From: Suparna Bhattacharya <suparna@in.ibm.com>

From: Ram Pai <linuxram@us.ibm.com>

Pipelined readahead behaviour is suitable for sequential reads, but not for
large random reads (typical of database workloads), where lazy readahead
provides a big performance boost.  

One option (suggested by Andrew Morton) would be to have the application
pass hints to turn off readahead by setting the readahead window to zero
using posix_fadvise64(POSIX_FADV_RANDOM), and to special-case that in
do_generic_mapping_read to completely bypass the readahead logic and
instead read in all the pages needed directly.

This was the idea I started with.  But then I thought, we can do a still
better job ?  How about adapting the readahead algorithm to lazy-read or
non-lazy-read based on the past i/o patterns ?

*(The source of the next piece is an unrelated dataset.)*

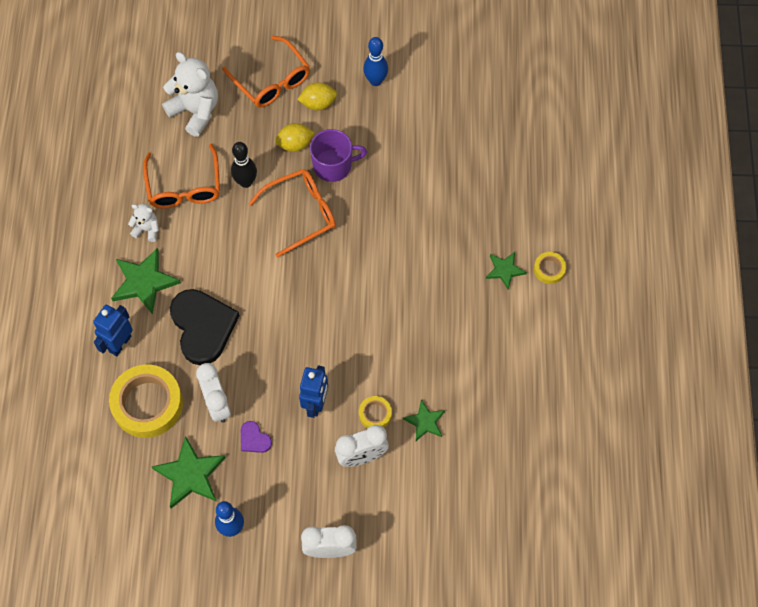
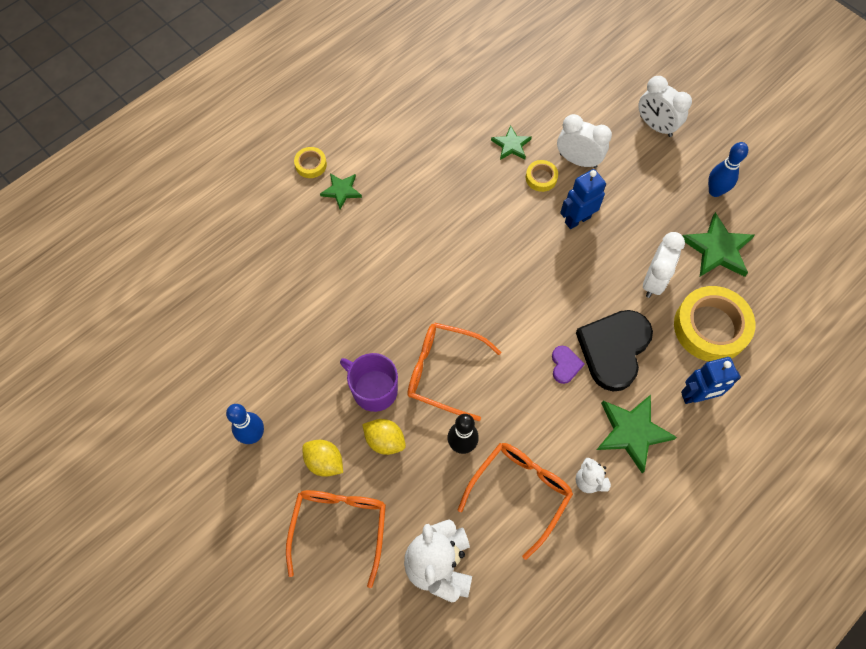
camera: 135 degrees left, 0 degrees up
purple heart [241,421,272,453] -> purple heart moved to [552,346,585,384]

The overall idea is to keep track of average number of contiguous pages
accessed in a file.  If the average at any given time is above ra->pages
the pattern is sequential.  If not the pattern is random.  If pattern is
sequential do non-lazy-readahead( read as soon as the first page in the
active window is touched) else do lazy-readahead.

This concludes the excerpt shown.